Now we get to the biggest turn off of the things I talk about. Where am I in the dream world? I'm still working on being an active dreamer. I have a few reoccurring dreams. No point in explaining those because they are uncontrollable and purely anxiety preparation dreams. There has been people that I know that are often in my dreams. One person that I always wanted to talk to in reality, but I don't force my presence of that person in my dreams. Often I try to get away from thrm to leave them in peace. Friends are often there with a few lines or in the background. The most frequent setting is the mall, which I rarely go in reality. That is also where I see that person the most, the next frequent is a field.
The most curious thing about recent dreams is the appearance of two items.
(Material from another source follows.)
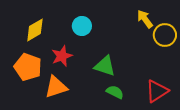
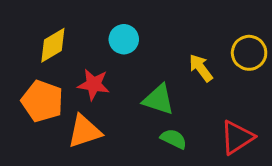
yellow arrow: (145, 19) -> (201, 68), moved
red star: (62, 56) -> (94, 85), turned 30

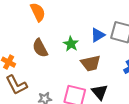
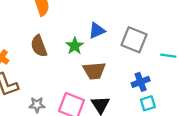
blue triangle: (98, 35) -> (97, 31), moved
One is a white fleece blanket, and the other is an eight speed mountain bike. The blanket first appeared in a dream that I felt cornered. I folded it neatly into a layered square and set it on the floor. After staring at it for a few moments, I sat down on top. I instantly knew what it could do. Without any physical effort, I began to slide across the ground at great speeds that I can control. I can't leave the setting, but I can go anywhere in the setting. This means I can think of what will be there when I arrive further in the setting. I have found this item in various places or in my hands in many recent dreams.
The second item is a little more unstable. I found the bike after grinding down an escalator on the blanket. Putting the blanket under my shirt, I got onto the bike. With this I was to pedal into the white abyss from anywhere. I could crash the dream there or channel my thoughts into making a new setting. I could then shoulder the bike on my back and ride around the new setting on my blanket. I had a dream in the mall that I was hiding from that person. I took a nap in my dream on a mall bench. I woke up and my watch said 6:04. Looked up to see two men running away with the dream bike. I have not seen it since, but I still have the blanket.
Nothing else in my life deserves any greater detail than what was given here. Sorry to the strangers that read this. Best wishes and luck to everyone out there. Remember to find joy in all the seasons. As long as it shines the moon or brings rain, there is no reason to complain.